Imaging and Biodistribution

Serial imaging studies were conducted using β-cube and X-cube (MoleCubes, Ghent, Belgium) for PET and computed tomography (CT) scans, respectively. Mice were kept sedate under isoflurane anesthesia during each imaging session. In both animal model groups, two of the four mice were designated for serial immunoPET imaging at 0, 4, 24, and 48 h post-injection. PET and CT scan images were co-registered using manufacturer-provided software.

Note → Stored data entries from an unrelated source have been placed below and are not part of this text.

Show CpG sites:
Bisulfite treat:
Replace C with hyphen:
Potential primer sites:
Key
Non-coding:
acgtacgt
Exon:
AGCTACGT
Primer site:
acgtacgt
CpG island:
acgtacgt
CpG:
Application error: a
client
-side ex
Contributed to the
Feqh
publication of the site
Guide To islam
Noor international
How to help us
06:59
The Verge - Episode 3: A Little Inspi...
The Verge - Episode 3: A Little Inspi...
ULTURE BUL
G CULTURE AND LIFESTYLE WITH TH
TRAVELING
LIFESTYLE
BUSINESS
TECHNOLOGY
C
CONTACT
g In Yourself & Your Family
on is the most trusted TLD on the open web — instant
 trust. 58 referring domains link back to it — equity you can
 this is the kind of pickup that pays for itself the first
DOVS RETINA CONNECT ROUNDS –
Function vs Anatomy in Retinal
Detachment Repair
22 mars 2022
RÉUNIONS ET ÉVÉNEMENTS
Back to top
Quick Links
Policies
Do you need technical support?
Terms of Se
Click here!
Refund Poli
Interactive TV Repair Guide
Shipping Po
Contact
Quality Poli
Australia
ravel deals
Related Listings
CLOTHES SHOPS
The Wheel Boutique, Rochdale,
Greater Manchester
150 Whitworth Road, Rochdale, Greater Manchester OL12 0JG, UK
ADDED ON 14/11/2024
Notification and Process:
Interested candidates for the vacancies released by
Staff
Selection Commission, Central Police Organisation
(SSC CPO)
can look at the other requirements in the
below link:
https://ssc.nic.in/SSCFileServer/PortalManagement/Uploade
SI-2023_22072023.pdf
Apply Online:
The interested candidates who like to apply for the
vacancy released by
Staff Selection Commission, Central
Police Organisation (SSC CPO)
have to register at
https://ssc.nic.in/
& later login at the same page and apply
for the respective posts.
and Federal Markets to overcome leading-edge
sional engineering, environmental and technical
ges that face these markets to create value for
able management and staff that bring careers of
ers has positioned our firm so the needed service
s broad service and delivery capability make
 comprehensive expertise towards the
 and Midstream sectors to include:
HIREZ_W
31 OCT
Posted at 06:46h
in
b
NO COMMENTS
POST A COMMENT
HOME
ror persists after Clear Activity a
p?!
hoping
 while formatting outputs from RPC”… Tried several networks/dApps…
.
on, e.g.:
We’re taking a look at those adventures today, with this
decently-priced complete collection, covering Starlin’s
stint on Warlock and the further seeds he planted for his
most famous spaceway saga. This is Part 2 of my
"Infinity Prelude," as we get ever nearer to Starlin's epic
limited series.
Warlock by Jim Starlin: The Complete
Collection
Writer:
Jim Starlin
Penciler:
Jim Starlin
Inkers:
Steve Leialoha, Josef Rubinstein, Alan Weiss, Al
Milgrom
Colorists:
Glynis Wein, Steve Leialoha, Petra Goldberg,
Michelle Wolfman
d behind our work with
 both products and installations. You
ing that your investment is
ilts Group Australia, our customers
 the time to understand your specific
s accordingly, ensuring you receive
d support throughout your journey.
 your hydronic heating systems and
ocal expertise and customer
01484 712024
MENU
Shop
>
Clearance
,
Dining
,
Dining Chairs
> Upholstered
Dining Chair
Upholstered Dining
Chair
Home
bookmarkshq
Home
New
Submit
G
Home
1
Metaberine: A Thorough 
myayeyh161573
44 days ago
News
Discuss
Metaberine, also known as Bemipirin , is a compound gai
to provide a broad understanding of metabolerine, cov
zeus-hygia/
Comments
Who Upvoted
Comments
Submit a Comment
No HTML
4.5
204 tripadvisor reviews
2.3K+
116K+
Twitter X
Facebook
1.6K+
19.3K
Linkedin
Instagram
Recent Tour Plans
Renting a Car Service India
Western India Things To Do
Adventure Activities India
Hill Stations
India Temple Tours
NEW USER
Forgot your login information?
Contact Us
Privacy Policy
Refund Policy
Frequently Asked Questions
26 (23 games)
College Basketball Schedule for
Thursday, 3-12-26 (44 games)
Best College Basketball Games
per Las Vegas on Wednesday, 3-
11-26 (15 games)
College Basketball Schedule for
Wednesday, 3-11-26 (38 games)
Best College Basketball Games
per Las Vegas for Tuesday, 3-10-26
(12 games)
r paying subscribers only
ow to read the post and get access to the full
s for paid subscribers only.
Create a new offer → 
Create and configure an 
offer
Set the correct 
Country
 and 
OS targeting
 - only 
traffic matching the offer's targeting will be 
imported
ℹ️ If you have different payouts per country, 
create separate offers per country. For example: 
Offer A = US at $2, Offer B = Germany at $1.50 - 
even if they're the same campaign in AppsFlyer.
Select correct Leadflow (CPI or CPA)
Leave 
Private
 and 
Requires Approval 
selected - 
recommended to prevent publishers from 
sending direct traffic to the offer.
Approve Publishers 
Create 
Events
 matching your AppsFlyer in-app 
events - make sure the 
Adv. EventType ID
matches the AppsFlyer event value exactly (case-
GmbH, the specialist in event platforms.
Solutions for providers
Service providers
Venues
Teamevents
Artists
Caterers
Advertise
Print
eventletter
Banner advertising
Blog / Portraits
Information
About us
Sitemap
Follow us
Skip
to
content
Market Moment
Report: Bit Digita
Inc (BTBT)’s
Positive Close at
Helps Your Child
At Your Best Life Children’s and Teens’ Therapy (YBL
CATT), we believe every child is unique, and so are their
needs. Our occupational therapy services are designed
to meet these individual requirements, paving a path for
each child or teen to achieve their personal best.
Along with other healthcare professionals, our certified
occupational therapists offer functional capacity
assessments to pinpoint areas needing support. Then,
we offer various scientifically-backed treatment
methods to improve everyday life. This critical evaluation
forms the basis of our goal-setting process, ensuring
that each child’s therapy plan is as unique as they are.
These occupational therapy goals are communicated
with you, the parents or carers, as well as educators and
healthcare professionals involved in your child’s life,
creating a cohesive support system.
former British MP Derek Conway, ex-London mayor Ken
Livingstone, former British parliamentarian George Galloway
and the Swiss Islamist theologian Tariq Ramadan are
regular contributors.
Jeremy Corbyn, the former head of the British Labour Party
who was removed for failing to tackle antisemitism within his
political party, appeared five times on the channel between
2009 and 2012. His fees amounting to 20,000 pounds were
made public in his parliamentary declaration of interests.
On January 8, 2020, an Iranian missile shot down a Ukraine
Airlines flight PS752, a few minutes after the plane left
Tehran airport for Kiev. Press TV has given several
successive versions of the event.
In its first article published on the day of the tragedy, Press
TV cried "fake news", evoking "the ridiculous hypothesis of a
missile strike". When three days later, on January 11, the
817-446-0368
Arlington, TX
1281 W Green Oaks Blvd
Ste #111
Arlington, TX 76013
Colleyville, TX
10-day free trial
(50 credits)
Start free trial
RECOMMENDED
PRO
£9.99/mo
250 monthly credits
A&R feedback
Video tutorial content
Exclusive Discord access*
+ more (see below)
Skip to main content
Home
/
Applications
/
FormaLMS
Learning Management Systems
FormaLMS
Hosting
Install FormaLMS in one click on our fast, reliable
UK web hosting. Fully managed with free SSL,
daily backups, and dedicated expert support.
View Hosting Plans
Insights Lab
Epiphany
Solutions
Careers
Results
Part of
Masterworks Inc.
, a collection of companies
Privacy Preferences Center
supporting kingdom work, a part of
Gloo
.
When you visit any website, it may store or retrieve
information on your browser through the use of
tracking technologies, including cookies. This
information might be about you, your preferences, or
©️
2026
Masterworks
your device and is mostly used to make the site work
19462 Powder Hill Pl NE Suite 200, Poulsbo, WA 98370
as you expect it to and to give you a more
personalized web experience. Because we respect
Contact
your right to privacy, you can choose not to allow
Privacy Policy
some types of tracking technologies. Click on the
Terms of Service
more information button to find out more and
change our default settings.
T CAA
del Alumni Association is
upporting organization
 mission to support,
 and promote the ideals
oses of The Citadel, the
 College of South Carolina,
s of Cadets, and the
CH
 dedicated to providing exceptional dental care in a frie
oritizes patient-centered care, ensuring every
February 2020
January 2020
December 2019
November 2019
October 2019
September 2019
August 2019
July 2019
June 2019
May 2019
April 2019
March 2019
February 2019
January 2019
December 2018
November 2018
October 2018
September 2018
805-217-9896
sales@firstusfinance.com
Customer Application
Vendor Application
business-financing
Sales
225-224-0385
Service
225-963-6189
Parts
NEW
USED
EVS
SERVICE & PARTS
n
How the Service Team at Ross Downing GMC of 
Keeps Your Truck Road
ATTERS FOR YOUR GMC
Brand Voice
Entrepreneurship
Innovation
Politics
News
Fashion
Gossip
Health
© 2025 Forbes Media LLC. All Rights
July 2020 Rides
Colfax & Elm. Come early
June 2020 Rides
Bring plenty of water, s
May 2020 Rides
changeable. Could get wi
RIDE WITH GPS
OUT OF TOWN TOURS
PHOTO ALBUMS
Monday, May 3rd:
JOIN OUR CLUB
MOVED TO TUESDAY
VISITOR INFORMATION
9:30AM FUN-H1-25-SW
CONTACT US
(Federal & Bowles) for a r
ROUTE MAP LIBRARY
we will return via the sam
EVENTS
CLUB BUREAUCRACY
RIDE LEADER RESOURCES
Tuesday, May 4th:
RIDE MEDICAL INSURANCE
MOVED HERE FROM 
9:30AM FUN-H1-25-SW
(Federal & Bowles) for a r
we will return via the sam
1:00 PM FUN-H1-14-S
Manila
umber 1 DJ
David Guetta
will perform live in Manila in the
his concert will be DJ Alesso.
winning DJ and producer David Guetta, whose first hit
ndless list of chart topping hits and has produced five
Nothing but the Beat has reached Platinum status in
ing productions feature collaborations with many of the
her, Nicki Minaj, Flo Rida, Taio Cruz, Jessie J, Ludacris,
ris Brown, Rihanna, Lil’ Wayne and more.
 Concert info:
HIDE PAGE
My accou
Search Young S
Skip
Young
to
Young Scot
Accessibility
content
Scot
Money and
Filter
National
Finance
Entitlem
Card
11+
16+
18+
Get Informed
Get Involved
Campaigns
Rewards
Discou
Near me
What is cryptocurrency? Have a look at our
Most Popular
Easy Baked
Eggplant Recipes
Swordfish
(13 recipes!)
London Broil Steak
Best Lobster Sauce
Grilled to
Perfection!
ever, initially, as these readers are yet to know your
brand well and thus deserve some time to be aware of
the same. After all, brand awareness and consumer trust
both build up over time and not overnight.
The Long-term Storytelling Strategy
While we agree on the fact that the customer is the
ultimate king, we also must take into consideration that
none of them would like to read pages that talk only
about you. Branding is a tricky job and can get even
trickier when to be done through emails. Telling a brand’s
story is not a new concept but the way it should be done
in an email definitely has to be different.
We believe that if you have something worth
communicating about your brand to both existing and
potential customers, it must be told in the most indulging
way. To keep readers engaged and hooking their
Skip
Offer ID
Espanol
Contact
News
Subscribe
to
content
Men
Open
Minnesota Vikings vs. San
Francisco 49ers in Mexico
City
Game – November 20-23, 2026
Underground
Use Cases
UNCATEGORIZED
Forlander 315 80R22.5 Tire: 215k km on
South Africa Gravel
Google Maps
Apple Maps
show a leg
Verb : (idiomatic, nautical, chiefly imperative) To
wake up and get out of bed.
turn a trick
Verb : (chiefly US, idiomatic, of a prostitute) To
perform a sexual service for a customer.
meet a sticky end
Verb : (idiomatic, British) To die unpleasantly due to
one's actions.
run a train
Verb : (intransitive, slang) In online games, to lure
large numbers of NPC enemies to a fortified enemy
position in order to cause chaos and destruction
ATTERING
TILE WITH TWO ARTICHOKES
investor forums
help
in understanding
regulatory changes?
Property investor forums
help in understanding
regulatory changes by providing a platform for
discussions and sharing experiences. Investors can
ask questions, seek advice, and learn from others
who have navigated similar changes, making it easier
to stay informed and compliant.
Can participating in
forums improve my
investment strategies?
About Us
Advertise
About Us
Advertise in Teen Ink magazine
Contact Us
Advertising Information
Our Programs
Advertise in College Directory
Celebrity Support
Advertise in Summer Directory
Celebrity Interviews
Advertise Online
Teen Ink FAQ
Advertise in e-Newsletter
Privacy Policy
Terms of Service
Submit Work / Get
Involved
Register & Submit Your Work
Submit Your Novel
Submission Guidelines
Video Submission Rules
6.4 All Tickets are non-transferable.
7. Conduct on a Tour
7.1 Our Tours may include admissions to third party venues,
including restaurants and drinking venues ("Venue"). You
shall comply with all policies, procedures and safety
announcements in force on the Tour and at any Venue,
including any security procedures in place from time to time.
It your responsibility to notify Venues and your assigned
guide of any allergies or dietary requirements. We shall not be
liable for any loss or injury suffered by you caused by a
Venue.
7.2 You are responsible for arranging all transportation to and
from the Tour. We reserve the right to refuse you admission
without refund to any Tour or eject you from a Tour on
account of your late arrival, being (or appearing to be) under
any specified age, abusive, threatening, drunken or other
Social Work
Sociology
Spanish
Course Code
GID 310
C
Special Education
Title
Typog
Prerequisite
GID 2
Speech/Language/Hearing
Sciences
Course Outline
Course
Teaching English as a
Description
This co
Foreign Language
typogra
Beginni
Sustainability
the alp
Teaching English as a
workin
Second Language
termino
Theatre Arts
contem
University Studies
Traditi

Blood clearance was measured by microcapillary sampling of 5 µl of blood from the tail vein at 0, 2, 4, 24, and 48 h post-injection and radioactivity was counted using a calibrated PerkinElmer gamma counter. After the last blood sample or image was acquired at 48 h, all animals were euthanized, necropsy performed, organs weighed (tumor, blood, heart, lung, liver, stomach, small and large intestine, spleen, kidneys, right quadricep muscle, and carcass) and counted for radioactivity. All data are reported as mean values and have been corrected for radioactive decay back to the time of injection, allowing organ uptake to be reported as percent of the injected dose per gram (% IDg–1) with standard errors. All statistical analyses were conducted using Prism version 9 (GraphPad Software, San Diego, CA). A two-phase decay nonlinear curve fit with a constrain (plateau = 0) was used to calculate the half-life.